Turn every line of text in all the records below into a JSON list of strings, one string per line, with blank lines dropped. Leave the pictures out of the answer.
***
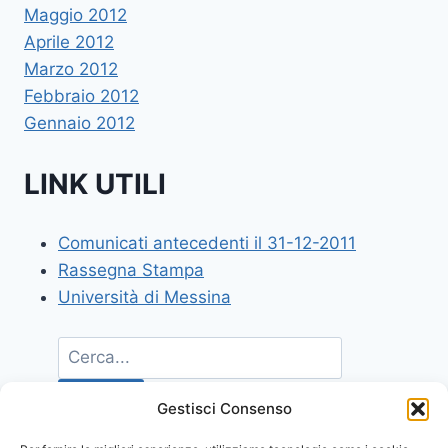
Maggio 2012
Aprile 2012
Marzo 2012
Febbraio 2012
Gennaio 2012
LINK UTILI
Comunicati antecedenti il 31-12-2011
Rassegna Stampa
Università di Messina
Gestisci Consenso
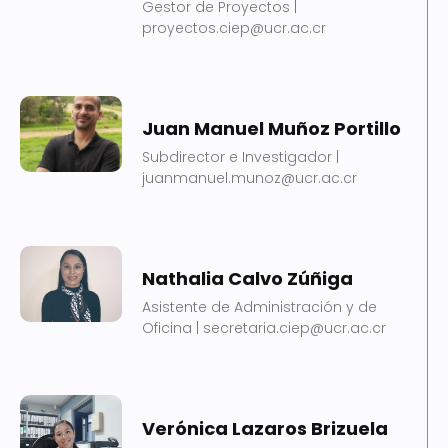
Gestor de Proyectos |
proyectos.ciep@ucr.ac.cr
Juan Manuel Muñoz Portillo
Subdirector e Investigador |
juanmanuel.munoz@ucr.ac.cr
Nathalia Calvo Zúñiga
Asistente de Administración y de
Oficina | secretaria.ciep@ucr.ac.cr
Verónica Lazaros Brizuela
***
• Exercise response:
[
  "Maggio 2012",
  "Aprile 2012",
  "Marzo 2012",
  "Febbraio 2012",
  "Gennaio 2012",
  "LINK UTILI",
  "Comunicati antecedenti il 31-12-2011",
  "Rassegna Stampa",
  "Università di Messina",
  "Gestisci Consenso",
  "Gestor de Proyectos |",
  "proyectos.ciep@ucr.ac.cr",
  "Juan Manuel Muñoz Portillo",
  "Subdirector e Investigador |",
  "juanmanuel.munoz@ucr.ac.cr",
  "Nathalia Calvo Zúñiga",
  "Asistente de Administración y de",
  "Oficina | secretaria.ciep@ucr.ac.cr",
  "Verónica Lazaros Brizuela"
]